Mugabe totally disconnected from reality

Robert Mugabe

By Tichaona Sibanda
SW Radio Africa
21 July 2014

President Robert Mugabe’ statement that the country’s failing economy is on a recovery path is a clear indication he’s detached from reality, analysts said on Monday.

The 90 year-old ZANU PF leader claimed on Sunday that the economy was recovering. This is despite reports that the Central Intelligence Organisation (CIO) recently warned him of the worsening economic and social crises afflicting the country.

Itai Dzamara, editor of the News Leader, broke the story that the dreaded spy agency recommended that Mugabe urgently find ways to address the political and economic crisis.

In their warnings to Mugabe the CIO described the current national situation as ‘uncertain and highly risky.’ But Dzamara told SW Radio Africa that Mugabe’s response to the dire economic situation can best be described as delusional.

‘I think when people say Mugabe chooses to ignore facts and at times lives in denial sums up his statement that the economy is on a rebound,’ Dzamara said.

Our Harare correspondent, Simon Muchemwa, said most people are struggling to survive barely a year after ZANU PF’s ‘resounding’ victory against the opposition MDC-T.

‘A lot of the country’s youth are struggling to chart a life amid economic crisis. Last week I was in Uzumba Maramba Pfungwe where many families are at risk of starving, despite interventions by World Food Programme and its implementing partners the United Methodist Committee on Relief.

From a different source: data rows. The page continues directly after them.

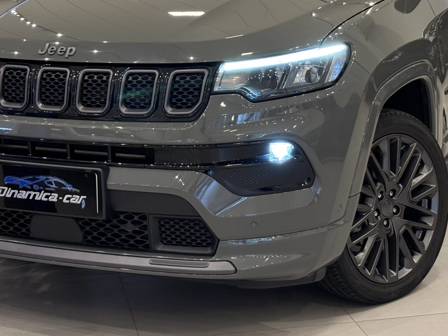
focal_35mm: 84
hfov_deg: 23.3
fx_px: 1087
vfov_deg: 17.4
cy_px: 71
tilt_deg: -7.6
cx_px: 228
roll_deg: +1.4
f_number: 1.78
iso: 200
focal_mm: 6.76
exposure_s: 1/40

‘The area is experiencing grain shortages forcing villagers to barter trade cattle with maize. WFP is doing a great job there helping out villagers but what is needed is more funding projects to help villagers food security programs,’ Muchemwa added.

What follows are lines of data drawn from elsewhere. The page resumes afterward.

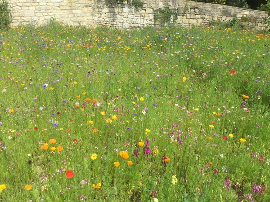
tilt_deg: -24.2
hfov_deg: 58.4
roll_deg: +0.3
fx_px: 242
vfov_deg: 45.4
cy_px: 101
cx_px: 135
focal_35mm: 31
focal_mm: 3.3
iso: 25
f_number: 2.4
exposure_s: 1/1116
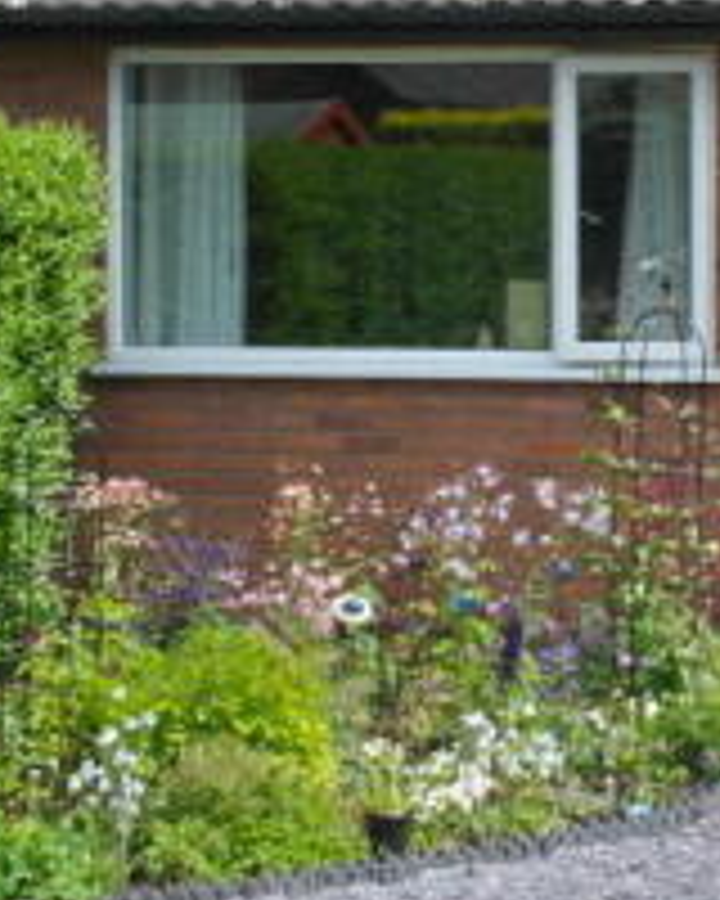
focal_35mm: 92
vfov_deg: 20.6
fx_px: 2451
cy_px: 223
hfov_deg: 16.1
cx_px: 830
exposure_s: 1/60
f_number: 22
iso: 400
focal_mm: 20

Since the ZANU PF victory the national economy, having successfully begun to from the hyper inflation of 2006-2009, has once again melted down. This has forced the ruling ZANU PF government to shift dates on a monthly basis on when to pay civil servants.
A number of banks have failed, others are operating precariously and cash flows are extremely limited. Businesses are failing daily, with close to 100 having closed down since the beginning of the year.